╭─ Dataset records
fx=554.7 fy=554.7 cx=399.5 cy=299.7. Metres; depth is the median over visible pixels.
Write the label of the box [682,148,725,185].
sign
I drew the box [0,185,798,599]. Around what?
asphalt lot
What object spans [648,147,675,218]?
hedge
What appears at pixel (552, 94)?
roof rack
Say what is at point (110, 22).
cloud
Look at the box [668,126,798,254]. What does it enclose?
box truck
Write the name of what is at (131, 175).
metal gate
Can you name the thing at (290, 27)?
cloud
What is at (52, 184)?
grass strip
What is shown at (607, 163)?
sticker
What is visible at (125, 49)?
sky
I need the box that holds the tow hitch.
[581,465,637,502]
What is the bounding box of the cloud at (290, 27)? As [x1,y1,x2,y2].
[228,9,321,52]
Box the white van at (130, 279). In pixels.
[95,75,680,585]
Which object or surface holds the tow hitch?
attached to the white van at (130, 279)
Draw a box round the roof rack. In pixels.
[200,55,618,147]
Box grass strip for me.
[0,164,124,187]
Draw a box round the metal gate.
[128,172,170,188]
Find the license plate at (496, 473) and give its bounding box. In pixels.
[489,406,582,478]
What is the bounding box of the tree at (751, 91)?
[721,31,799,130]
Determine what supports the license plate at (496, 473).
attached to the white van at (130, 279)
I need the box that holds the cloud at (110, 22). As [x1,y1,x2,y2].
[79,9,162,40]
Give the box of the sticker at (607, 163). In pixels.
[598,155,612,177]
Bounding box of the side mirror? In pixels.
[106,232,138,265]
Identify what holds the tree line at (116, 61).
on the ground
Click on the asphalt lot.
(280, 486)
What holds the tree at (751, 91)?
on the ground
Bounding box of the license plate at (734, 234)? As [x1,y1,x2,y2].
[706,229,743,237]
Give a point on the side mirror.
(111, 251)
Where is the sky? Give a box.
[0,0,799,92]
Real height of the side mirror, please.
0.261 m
╰─
» **Prompt**:
Set down the data exactly.

» **Answer below**:
fx=554.7 fy=554.7 cx=399.5 cy=299.7. Metres; depth is the median over visible pixels.
Write the label of the box [682,148,725,185].
sign
I drew the box [0,185,798,599]. Around what?
asphalt lot
What object spans [648,147,675,218]?
hedge
What appears at pixel (552, 94)?
roof rack
Say what is at point (110, 22).
cloud
Look at the box [668,126,798,254]. What does it enclose?
box truck
Write the name of what is at (131, 175).
metal gate
Can you name the thing at (290, 27)?
cloud
What is at (52, 184)?
grass strip
What is shown at (607, 163)?
sticker
What is visible at (125, 49)?
sky
I need the box that holds the tow hitch.
[581,465,637,502]
What is the bounding box of the cloud at (290, 27)? As [x1,y1,x2,y2].
[228,9,321,52]
Box the white van at (130, 279). In pixels.
[95,75,680,585]
Which object or surface holds the tow hitch?
attached to the white van at (130, 279)
Draw a box round the roof rack. In pixels.
[200,55,618,147]
Box grass strip for me.
[0,164,124,187]
Draw a box round the metal gate.
[128,172,170,188]
Find the license plate at (496, 473) and give its bounding box. In pixels.
[489,406,582,478]
What is the bounding box of the tree at (751, 91)?
[721,31,799,130]
Determine what supports the license plate at (496, 473).
attached to the white van at (130, 279)
I need the box that holds the cloud at (110, 22). As [x1,y1,x2,y2].
[79,9,162,40]
Give the box of the sticker at (607, 163). In pixels.
[598,155,612,177]
Bounding box of the side mirror? In pixels.
[106,232,138,265]
Identify what holds the tree line at (116, 61).
on the ground
Click on the asphalt lot.
(280, 486)
What holds the tree at (751, 91)?
on the ground
Bounding box of the license plate at (734, 234)? As [x1,y1,x2,y2].
[706,229,743,237]
Give a point on the side mirror.
(111, 251)
Where is the sky? Give a box.
[0,0,799,92]
Real height of the side mirror, please.
0.261 m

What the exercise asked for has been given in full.